Sept. 29 (Reuters) – The U.S. Department of Commerce on Wednesday asked a group of anonymous domestic solar power manufacturers for additional information before considering a request to impose duties on panels produced in three countries in South Asia. South East.
This decision delays the decision of the ministry which was expected this week. The case is the latest dispute between builders of U.S. solar projects who depend on cheap imports for most of their supplies and the small domestic manufacturing sector that says it cannot effectively compete with the flood of imports to low price from Asia.
U.S. solar project developers have lobbied forcefully against any Commerce investigation into new tariffs, saying the investigation alone would scare off the foreign solar producers they rely on and cripple a sector essential to meeting the country’s goals by climate change.
The anonymous group asking for the tariffs last month asked the Commerce Department to investigate whether imports from Malaysia, Thailand and Vietnam were unfair. He accuses Chinese producers of moving manufacturing to those countries to avoid US taxes on solar cells and panels made in China.
On Wednesday, the Commerce Department sent group lawyer Timothy Brightbill a letter setting an Oct. 6 deadline for so-called U.S. solar manufacturers against Chinese bypassing to answer a series of questions.

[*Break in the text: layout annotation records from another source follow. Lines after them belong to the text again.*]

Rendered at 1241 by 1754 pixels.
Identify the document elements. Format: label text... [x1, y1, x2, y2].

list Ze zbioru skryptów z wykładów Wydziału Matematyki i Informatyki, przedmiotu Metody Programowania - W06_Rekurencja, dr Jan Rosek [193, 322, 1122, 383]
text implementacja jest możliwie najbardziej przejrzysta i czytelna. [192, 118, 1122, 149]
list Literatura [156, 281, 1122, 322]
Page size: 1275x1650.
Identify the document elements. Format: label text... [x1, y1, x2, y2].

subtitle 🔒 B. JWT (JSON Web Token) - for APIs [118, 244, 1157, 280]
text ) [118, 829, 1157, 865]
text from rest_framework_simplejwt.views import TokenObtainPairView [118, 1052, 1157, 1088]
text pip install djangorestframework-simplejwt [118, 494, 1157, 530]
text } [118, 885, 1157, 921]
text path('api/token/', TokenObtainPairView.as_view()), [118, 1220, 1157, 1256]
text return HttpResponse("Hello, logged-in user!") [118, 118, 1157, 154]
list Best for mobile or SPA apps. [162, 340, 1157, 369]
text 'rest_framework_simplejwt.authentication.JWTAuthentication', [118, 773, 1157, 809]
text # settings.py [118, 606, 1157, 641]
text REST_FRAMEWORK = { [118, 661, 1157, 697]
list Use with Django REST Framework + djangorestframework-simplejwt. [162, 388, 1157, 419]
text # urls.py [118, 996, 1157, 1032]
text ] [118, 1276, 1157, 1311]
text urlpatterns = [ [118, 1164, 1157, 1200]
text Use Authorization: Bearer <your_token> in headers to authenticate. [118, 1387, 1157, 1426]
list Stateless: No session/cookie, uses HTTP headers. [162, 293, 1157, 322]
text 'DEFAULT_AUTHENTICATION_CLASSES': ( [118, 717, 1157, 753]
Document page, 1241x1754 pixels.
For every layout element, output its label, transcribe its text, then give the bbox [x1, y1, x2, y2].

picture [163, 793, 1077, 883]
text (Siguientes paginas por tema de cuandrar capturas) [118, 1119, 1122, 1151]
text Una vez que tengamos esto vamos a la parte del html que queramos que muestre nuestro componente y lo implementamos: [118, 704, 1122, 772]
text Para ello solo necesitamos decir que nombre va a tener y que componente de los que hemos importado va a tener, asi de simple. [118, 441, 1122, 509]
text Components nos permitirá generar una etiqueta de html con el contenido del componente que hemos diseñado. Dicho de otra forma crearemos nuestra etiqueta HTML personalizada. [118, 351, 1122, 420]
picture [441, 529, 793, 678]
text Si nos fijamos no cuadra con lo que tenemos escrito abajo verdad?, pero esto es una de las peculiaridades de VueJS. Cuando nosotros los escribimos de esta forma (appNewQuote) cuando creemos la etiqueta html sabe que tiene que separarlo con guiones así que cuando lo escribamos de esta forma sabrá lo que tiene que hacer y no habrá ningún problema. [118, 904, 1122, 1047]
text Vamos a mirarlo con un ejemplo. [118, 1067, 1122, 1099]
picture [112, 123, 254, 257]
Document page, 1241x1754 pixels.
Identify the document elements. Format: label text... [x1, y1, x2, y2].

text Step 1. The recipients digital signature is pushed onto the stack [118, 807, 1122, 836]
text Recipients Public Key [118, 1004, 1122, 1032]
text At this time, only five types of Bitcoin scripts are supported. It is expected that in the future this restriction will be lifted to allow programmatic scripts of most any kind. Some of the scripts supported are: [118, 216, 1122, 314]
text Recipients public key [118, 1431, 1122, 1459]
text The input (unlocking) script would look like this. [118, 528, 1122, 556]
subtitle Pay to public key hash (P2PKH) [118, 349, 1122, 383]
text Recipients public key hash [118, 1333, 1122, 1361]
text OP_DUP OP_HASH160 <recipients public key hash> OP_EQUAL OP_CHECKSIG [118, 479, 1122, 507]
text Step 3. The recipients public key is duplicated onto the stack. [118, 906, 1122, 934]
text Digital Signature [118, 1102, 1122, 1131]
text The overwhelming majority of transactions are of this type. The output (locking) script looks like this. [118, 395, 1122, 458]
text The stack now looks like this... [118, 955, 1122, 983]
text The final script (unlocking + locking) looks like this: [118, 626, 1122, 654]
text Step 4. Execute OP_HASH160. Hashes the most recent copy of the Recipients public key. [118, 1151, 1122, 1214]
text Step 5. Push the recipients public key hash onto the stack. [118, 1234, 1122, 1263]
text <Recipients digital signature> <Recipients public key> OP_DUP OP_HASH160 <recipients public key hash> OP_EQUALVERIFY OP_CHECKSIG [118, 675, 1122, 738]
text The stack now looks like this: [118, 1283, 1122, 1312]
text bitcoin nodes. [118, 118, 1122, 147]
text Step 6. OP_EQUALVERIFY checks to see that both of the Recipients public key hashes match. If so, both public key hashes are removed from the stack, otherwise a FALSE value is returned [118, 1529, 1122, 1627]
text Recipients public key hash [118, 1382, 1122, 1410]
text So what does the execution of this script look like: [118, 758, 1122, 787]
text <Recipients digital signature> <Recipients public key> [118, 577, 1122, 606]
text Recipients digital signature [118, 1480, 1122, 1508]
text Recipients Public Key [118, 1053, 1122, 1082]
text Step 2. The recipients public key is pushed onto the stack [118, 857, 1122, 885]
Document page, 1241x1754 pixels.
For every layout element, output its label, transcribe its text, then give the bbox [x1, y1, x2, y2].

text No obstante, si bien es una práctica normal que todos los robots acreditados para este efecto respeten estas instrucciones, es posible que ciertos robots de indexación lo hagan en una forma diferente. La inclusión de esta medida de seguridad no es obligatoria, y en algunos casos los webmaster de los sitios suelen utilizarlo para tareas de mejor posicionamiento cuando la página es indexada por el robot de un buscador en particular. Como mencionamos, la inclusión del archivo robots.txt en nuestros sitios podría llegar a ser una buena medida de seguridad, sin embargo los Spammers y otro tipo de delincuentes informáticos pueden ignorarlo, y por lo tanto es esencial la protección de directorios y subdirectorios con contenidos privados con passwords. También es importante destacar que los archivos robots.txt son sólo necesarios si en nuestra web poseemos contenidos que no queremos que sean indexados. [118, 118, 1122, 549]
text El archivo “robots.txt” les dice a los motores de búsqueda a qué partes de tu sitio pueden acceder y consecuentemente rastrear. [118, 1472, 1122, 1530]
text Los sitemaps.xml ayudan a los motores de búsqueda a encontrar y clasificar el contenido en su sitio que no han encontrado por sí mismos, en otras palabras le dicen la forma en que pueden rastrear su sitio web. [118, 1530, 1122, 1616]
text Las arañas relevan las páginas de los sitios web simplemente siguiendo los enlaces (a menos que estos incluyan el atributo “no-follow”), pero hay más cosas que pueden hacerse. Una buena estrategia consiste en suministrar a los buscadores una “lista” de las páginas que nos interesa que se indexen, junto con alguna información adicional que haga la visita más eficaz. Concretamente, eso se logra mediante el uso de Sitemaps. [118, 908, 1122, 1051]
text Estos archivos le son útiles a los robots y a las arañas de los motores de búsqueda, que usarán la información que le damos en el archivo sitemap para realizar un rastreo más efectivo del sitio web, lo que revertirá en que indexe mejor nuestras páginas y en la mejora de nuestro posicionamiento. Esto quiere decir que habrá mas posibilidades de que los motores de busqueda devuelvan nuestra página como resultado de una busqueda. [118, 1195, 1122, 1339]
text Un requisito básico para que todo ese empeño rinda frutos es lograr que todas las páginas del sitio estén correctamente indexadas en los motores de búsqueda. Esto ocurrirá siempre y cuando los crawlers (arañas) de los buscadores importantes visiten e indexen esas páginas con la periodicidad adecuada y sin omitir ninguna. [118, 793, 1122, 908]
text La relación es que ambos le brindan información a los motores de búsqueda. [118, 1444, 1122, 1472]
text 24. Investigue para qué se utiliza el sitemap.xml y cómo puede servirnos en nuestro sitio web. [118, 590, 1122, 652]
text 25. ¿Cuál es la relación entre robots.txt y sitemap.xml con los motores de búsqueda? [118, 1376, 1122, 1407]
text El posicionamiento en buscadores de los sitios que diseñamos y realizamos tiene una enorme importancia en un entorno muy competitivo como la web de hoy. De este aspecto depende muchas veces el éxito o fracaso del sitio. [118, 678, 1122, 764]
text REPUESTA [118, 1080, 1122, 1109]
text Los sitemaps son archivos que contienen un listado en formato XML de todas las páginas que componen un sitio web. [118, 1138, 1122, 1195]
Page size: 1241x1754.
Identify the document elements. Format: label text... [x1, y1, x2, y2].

A question asks group members to identify themselves. The group said in documents filed with Commerce that its members wanted to remain anonymous because they feared retaliation in the market, a claim the department also asked it to explain.
The ministry said it would issue a decision within 45 days of receiving a response.
Brightbill did not immediately respond to a request for comment.
The US Solar Energy Industries Association, the trade group opposing the tariff request, said it was disappointed that the department did not reject the group’s petition out of hand, but said the additional information would show the petitioners “have no records”.